To see why things are so bad, consider another variant (example 3) of the above example:

Thread 1:
r1 = x;
y = r1;

Thread 2:
r2 = y;
if (r2)
  x = 42;
else
  x = 42;
This differs from the preceding version in that each assignment to x is fairly clearly dependent on y, for any reasonable definition of what that means. (Recall that considering only data dependencies doesn't work, since a data dependent assignment could be transformed to a switch statement with many constant assignments. Somehow looking at "the next assignment to x" no matter where it occurs syntactically also doesn't work, for the reasons given in the dependency discussion, and since we could easily replace x = 42; by x = 41; x = 42;.)

The problem of course is that example 3 can be easily optimized to example 2, and most people would expect a good compiler to do so. Allowing r1 = r2 = 42 in example 2, but not example 3, seems untenable and, based on the previous dependency discussion, probably infeasible.

As a result, we now have a second example, which has basically the same structure as example 1 and the same dependency pattern. The difference is really just that in one case the dependency can be "optimized away", and in the other case it cannot.

A different proposal

This seems to leave us several different options: Here I propose a combination of the last two: I suggest doing the latter with words along the following lines:

An unordered atomic store shall only store a value that has been computed from constants and program input values by a finite sequence of program evaluations, such that each evaluation observes the values of variables as computed by the last prior assignment in the sequence. The ordering of evaluations in this sequence must be such that

[Note: This requirement disallows "out-of-thin-air", or "speculative" stores of atomics. Since unordered operations are involved, evaluations may appear in this sequence out of thread order. For example, with x and y initially zero,

Thread 1: r1 = y.load_relaxed(); x.store_relaxed(r1);

Thread 2: r2 = x.load_relaxed(); y.store_relaxed(42);
is allowed to produce r1 = r2 = 42. The sequence of evaluations justifying this starts consists of:
y.store_relaxed(42); r1 = y.load_relaxed(); x.store_relaxed(r1); r2 = x.load_relaxed();
On the other hand,
Thread 1: r1 = y.load_relaxed(); x.store_relaxed(r1);

Thread 2: r2 = x.load_relaxed(); y.store_relaxed(r2);
may not produce r1 = r2 = 42, since there is no sequence of evaluations that results in the computation of 42.]

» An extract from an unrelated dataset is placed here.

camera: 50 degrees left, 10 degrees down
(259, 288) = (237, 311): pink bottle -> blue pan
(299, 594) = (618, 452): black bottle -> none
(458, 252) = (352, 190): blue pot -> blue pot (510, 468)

This has the large advantage that we simplify the core memory model and move the complexity to the section on unordered atomics, where it belongs.

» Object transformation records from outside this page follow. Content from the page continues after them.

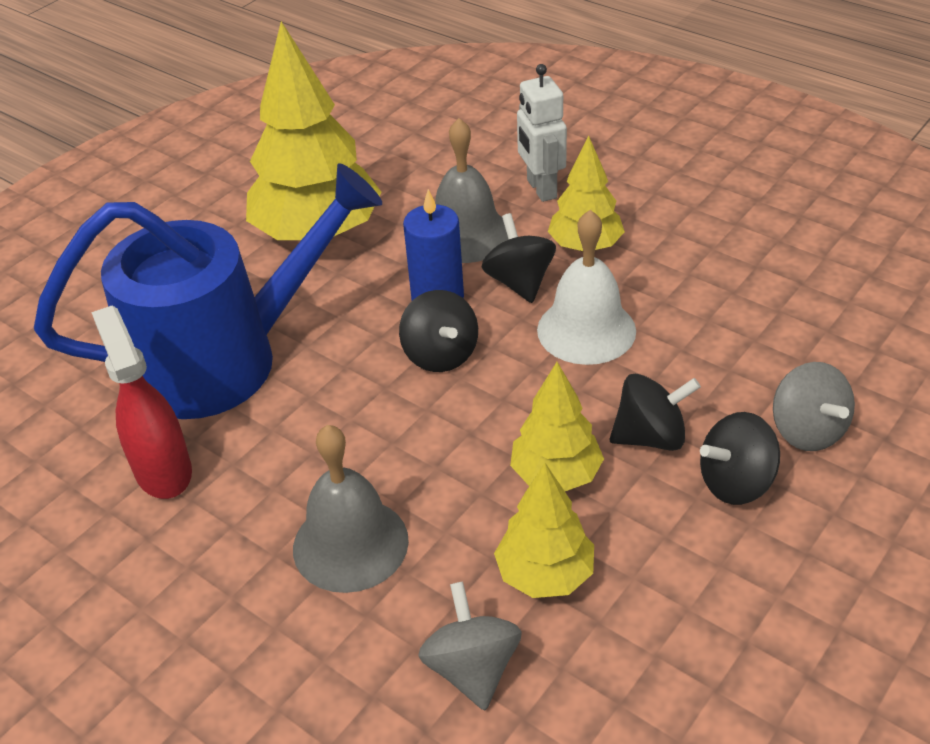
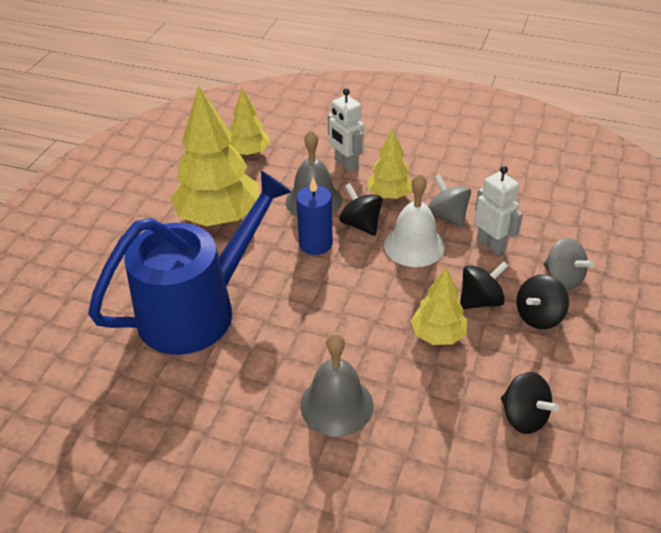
camera: 20 degrees left, 0 degrees up
(163, 470) = (193, 388): red spray bottle -> none
(440, 355) = (334, 278): black spinning top -> black spinning top (524, 417)
(472, 668) = (444, 459): grey spinning top -> grey spinning top (447, 216)
(545, 575) = (459, 394): yellow tree -> yellow tree (249, 153)
(711, 353) = (491, 245): none -> white robot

It has the potential disadvantage that my characterization above of what constitutes an "out-of-thin-air" results may well again be wrong. On the other hand, even if we discover that it is, and there is no adequate replacement, I think this rule is sufficiently esoteric that it may be acceptable just to state it as "no speculative unordered atomic stores", and then leave the note.

Jeremy Manson has already pointed out that the above rule fails to preclude

Thread 1:
r1 = x;
if (r1 == 42)
  y = r1;

Thread 2:
r2 = y;
if (r2 == 42)
  x = 42;
from assigning 42 to r1 and r2, in spite of the fact that the initial 42 still comes "out-of-thin-air". This is clearly unacceptable if x and y are ordinary variables, since this code is data-race free, and should thus be sequentially consistent. And we guarantee that r1 = r2 = 0 for ordinary variables.

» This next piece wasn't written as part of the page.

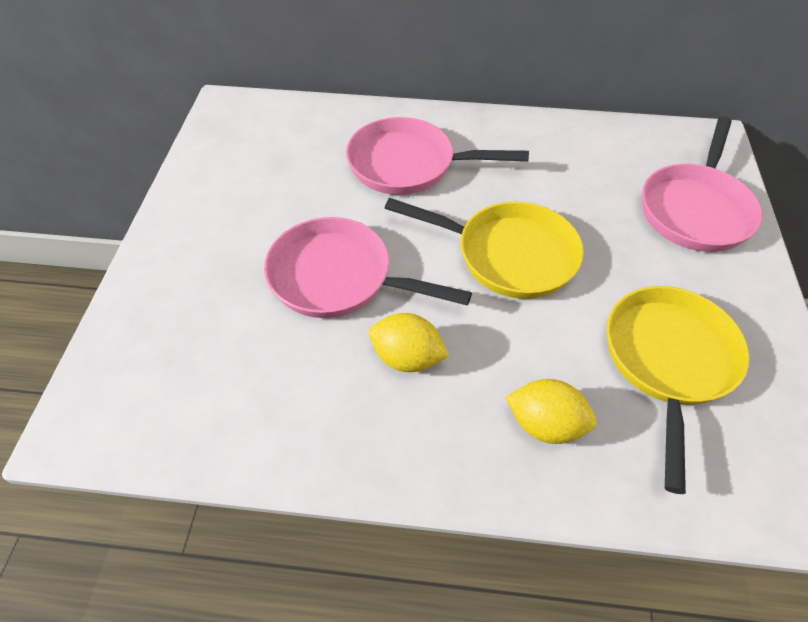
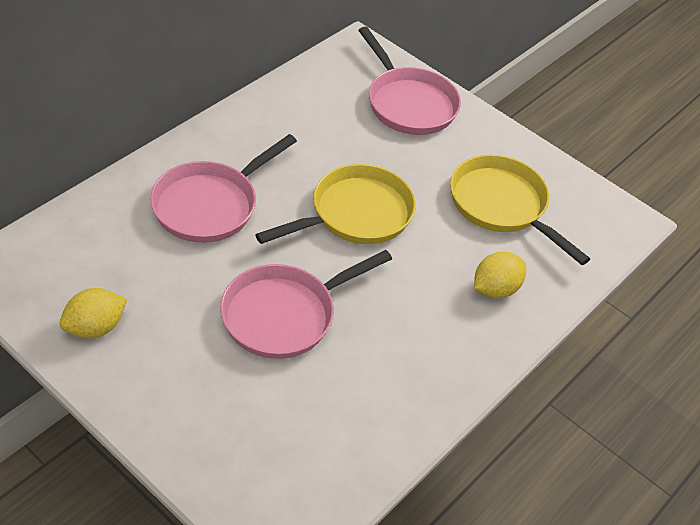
camera: 60 degrees left, 5 degrees down
(407, 358) = (390, 321): yellow lemon -> yellow lemon (95, 328)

Whether this is acceptable for relaxed atomics, or whether we should specifically state that relaxed atomics will give sequentially consistent results if the relaxed atomics do not "race" is unclear to me. My impression is that users will not care because there is no reason to use relaxed atomics unless there is a race, and implementors will not care, since no reasonable implementation of atomics will exhibit weaker properties than for ordinary variables.

N2171 incorporates the first half of the change we proposed here, i.e. the last trace of dependency-based ordering was dropped from N2052.